**Exercise details**
How many lines of the data below contain the string "white"? Give only the number.

Collected data
>> Start

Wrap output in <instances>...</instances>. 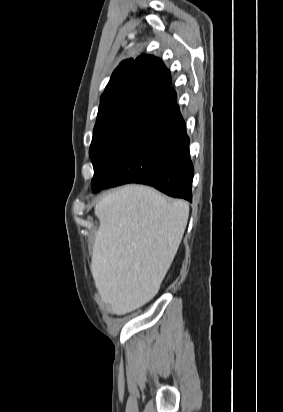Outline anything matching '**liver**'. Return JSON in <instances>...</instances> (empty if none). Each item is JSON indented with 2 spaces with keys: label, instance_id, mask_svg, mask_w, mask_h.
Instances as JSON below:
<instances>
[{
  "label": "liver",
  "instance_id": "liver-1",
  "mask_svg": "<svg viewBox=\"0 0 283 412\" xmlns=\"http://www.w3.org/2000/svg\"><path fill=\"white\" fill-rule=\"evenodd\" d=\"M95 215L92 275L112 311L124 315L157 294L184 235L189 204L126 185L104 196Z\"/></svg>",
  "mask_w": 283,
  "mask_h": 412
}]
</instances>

>> End
>> Start

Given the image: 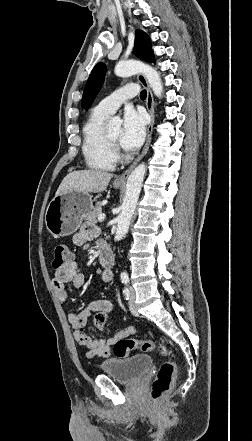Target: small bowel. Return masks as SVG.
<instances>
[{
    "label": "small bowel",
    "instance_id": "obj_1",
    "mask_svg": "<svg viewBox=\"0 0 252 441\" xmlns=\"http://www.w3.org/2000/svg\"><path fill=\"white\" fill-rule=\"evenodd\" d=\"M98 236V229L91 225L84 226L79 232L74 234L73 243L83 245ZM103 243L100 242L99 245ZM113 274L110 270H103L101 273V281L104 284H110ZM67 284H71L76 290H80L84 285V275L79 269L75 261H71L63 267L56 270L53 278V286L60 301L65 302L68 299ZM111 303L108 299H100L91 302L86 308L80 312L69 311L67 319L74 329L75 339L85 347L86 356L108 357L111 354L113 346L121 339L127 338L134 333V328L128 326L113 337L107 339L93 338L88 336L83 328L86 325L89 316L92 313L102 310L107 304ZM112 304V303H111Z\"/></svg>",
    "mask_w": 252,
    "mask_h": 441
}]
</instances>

>> End
>> Start

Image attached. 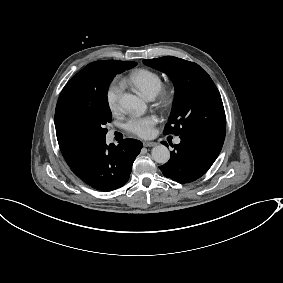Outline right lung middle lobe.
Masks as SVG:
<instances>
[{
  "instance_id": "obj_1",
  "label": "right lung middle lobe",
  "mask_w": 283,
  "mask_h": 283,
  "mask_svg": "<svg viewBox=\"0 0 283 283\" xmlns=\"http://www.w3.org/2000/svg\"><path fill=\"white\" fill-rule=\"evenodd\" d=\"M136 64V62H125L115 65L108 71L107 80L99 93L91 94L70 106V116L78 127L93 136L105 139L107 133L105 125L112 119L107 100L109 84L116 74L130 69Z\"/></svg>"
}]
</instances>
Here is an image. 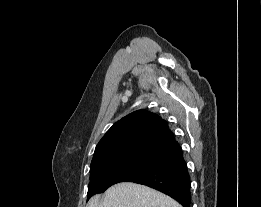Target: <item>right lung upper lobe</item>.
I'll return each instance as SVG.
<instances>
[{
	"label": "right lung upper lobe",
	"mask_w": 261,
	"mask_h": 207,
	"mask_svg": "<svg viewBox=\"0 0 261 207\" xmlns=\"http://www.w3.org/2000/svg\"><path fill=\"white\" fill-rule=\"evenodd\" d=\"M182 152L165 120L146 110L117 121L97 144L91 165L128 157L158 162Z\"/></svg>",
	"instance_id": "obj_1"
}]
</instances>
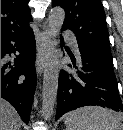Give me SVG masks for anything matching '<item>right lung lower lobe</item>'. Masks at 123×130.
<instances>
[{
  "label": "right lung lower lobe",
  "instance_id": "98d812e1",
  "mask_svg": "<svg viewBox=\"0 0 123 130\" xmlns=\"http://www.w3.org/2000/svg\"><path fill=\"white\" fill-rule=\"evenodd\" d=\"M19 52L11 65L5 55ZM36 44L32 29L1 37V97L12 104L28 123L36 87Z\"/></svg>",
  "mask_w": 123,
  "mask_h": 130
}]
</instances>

>> End

**The output**
5